Welcome to Doctoral Defense of Gustav Häger, Computer Vision Laboratories, ISY
Titel: Learning Visual Perception for Autonomous Systems
Försvarare: Gustav Häger, Linköping University
Handledare: Michael Felsberg, Linköping University
Opponent: Roman Pflugfelder, Technische Universität Wien och Austrian Institute of Technology
Plats: Ada Lovlace, Zoom: https://liu-se.zoom.us/j/65502138405
In the last decade, developments in hardware, sensors and software have made it possible to create increasingly autonomous systems. These systems can be as simple as limited driver assistance software lane-following in cars, or limited collision warning systems for otherwise manually piloted drones. On the other end of the spectrum exist fully autonomous cars, boats or helicopters. With increasing abilities to function autonomously, the demands to operate with minimal human supervision in unstructured environments increase accordingly.

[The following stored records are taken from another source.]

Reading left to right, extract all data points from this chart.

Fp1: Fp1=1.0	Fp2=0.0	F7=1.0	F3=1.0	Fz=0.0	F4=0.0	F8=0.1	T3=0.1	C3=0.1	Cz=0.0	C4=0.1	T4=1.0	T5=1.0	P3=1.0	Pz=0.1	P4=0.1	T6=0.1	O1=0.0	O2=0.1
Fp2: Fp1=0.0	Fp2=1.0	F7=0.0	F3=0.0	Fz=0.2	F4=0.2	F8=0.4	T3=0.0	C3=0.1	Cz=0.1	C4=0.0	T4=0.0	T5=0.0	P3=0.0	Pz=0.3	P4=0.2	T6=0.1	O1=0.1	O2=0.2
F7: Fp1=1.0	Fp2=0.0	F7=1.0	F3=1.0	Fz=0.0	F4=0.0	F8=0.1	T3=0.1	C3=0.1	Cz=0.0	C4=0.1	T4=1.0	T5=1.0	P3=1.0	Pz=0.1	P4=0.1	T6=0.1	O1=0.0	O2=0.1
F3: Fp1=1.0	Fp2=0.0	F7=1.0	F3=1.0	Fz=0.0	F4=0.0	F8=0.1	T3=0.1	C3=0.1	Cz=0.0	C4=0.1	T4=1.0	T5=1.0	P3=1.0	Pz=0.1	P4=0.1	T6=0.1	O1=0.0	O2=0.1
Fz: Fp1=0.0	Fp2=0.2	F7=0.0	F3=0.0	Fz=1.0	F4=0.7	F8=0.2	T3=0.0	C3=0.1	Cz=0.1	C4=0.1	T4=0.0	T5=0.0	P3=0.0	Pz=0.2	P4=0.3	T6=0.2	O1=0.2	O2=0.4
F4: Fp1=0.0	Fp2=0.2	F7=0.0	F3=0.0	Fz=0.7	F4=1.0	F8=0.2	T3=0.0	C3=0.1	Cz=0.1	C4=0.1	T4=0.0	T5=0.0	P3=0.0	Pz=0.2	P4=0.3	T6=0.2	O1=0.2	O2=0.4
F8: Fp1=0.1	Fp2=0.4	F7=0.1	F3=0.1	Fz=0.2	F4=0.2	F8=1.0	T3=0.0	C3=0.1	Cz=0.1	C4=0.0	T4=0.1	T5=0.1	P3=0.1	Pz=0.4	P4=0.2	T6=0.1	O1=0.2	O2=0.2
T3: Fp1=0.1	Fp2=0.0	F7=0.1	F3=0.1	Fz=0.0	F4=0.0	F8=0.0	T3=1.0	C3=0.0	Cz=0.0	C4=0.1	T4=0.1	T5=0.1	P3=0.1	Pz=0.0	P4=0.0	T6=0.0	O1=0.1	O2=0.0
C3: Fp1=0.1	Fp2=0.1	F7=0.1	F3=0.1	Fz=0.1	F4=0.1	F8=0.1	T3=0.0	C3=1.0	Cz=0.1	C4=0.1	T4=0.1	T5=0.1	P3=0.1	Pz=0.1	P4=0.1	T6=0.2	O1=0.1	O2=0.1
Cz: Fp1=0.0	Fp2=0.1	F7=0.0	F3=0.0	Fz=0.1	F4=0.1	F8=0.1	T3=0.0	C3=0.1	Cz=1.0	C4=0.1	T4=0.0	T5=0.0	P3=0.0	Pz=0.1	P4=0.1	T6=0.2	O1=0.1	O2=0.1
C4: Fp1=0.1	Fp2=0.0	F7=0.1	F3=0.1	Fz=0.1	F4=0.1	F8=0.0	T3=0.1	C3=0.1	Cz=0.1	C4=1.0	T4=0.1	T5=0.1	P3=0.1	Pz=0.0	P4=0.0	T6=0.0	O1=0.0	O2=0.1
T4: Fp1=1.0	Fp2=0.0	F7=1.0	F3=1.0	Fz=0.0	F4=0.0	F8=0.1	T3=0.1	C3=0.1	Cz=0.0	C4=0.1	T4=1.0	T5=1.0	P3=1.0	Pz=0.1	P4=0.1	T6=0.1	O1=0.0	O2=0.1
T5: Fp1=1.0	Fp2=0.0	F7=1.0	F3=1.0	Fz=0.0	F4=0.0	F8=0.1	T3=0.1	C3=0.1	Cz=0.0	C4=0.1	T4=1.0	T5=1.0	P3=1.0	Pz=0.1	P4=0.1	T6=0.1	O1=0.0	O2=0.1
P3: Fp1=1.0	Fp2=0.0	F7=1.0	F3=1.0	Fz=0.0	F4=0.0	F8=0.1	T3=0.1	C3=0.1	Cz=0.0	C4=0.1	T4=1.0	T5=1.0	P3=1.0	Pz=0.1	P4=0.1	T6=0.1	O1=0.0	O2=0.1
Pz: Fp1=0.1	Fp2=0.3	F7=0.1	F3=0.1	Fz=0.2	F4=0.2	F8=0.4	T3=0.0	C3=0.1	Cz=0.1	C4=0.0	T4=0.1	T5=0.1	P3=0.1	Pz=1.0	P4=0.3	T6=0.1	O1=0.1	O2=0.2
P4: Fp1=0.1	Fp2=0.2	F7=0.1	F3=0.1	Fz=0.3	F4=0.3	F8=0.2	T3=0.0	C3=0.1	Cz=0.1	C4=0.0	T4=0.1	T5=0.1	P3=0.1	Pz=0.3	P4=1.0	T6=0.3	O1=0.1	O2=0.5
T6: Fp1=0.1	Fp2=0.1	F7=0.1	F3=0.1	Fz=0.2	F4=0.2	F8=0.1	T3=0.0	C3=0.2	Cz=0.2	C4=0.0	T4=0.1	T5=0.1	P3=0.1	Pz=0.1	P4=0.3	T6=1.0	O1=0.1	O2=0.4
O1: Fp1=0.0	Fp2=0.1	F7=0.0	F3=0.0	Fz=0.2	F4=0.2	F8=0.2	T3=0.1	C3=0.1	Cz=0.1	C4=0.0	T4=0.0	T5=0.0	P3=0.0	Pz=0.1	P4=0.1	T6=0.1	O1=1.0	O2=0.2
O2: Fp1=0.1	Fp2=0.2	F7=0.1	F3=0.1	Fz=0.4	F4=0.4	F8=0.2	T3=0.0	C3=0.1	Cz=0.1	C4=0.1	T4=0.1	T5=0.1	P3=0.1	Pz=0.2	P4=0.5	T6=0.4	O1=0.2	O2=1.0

Common to most, if not all, autonomous systems is that they require an accurate model of the surrounding world. While there is currently a large number of possible sensors useful to create such models available, cameras are one of the most versatile. From a sensing perspective cameras have several advantages over other sensors in that they require no external infrastructure, are relatively cheap and can be used to extract such information as the relative positions of other objects, their movements over time, create accurate maps and locate the autonomous system within these maps.
Using cameras to produce a model of the surroundings require solving a number of technical problems. Often these problems have a basis in recognizing that an object or region of interest is the same over time or in novel viewpoints. In visual tracking this type of recognition is required to follow an object of interest through a sequence of images. In geometric problems it is often a requirement to recognize corresponding image regions in order to perform 3D reconstruction or localization.
The first set of contributions in this thesis is related to the improvement of a class of on-line learned visual object trackers based on discriminative correlation filters. In visual tracking estimation of the objects size is important for reliable tracking, the first contribution in this part of the thesis investigates this problem. The performance of discriminative correlation filters is highly dependent on what feature representation is used by the filter. The second tracking contribution investigates the performance impact of different features derived from a deep neural network.
A second set of contributions relate to the evaluation of visual object trackers. The first of these are the visual object tracking challenge. This challenge is a yearly comparison of state-of-the art visual tracking algorithms. A second contribution is an investigation into the possible issues when using bounding-box representations for ground-truth data.
In real world settings tracking typically occur over longer time sequences than is common in benchmarking datasets. In such settings it is common that the model updates of many tracking algorithms cause the tracker to fail silently. For this reason it is important to have an estimate of the trackers performance even in cases when no ground-truth annotations exist. The first of the final three contributions investigates this problem in a robotics setting, by fusing information from a pre-trained object detector in a state-estimation framework. An additional contribution describes how to dynamically re-weight the data used for the appearance model of a tracker. A final contribution investigates how to obtain an estimate of how certain detections are in a setting where geometrical limitations can be imposed on the search region. The proposed solution learns to accurately predict stereo disparities along with accurate assessments of each predictions certainty.